> [What to work on]:
Without including any pictures, retype exactly the lines from the top of the records through the line containing "g phòng nghỉ", that final line included.

===

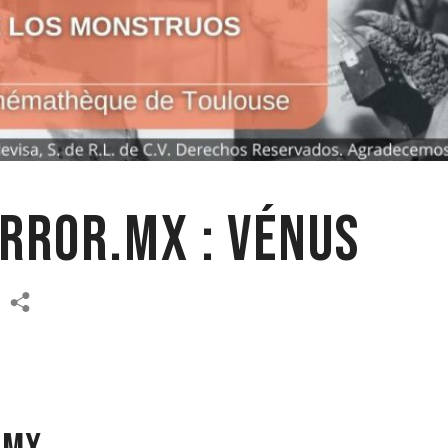
orror.mx : Vénus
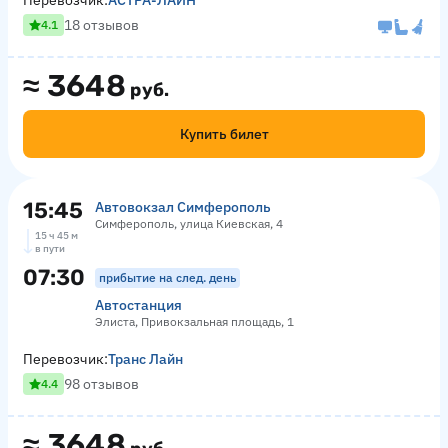
Перевозчик:
АСТРА-ЛАЙН
18 отзывов
4.1
≈
3648
руб.
Купить билет
15:45
Автовокзал Симферополь
Симферополь, улица Киевская, 4
15 ч 45 м
в пути
07:30
прибытие на след. день
Автостанция
Элиста, Привокзальная площадь, 1
Перевозчик:
Транс Лайн
98 отзывов
4.4
≈
3648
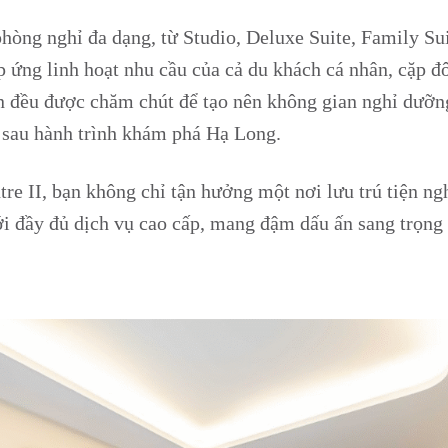
g phòng nghỉ đa dạng, từ Studio, Deluxe Suite, Family S
ng linh hoạt nhu cầu của cả du khách cá nhân, cặp đô
ạn đều được chăm chút để tạo nên không gian nghỉ dưỡn
i sau hành trình khám phá Hạ Long.
 II, bạn không chỉ tận hưởng một nơi lưu trú tiện ngh
ới đầy đủ dịch vụ cao cấp, mang đậm dấu ấn sang trọng
)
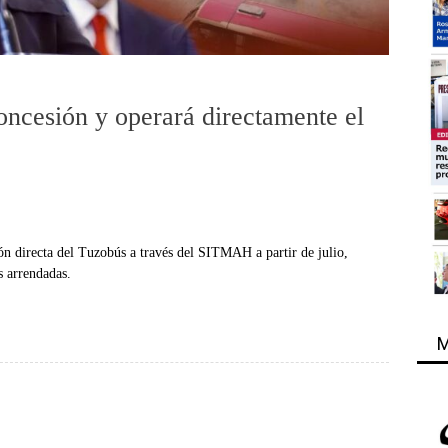
oncesión y operará directamente el
n directa del Tuzobús a través del SITMAH a partir de julio,
s arrendadas.
M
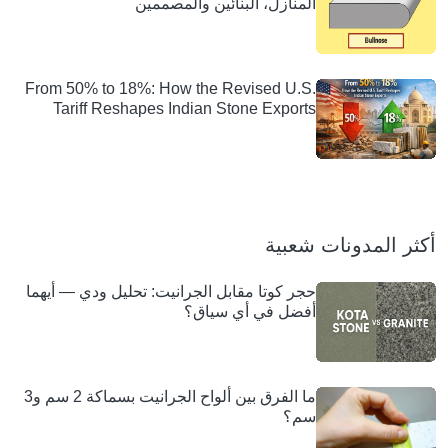
المنازل، البنائين والمصممين
From 50% to 18%: How the Revised U.S.
Tariff Reshapes Indian Stone Exports
أكثر المدونات شعبية
حجر كوتا مقابل الجرانيت: تحليل ودي — أيهما
أفضل في أي سياق؟
ما الفرق بين ألواح الجرانيت بسماكة 2 سم و3
سم؟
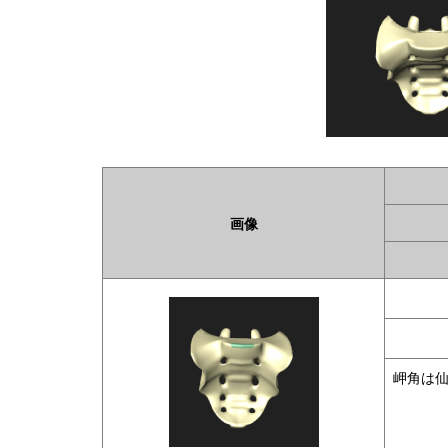
画像
岬角は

===

> [Expected answer]:
orror.mx : Vénus
Перевозчик:
АСТРА-ЛАЙН
18 отзывов
4.1
≈
3648
руб.
Купить билет
15:45
Автовокзал Симферополь
Симферополь, улица Киевская, 4
15 ч 45 м
в пути
07:30
прибытие на след. день
Автостанция
Элиста, Привокзальная площадь, 1
Перевозчик:
Транс Лайн
98 отзывов
4.4
≈
3648
g phòng nghỉ đa dạng, từ Studio, Deluxe Suite, Family S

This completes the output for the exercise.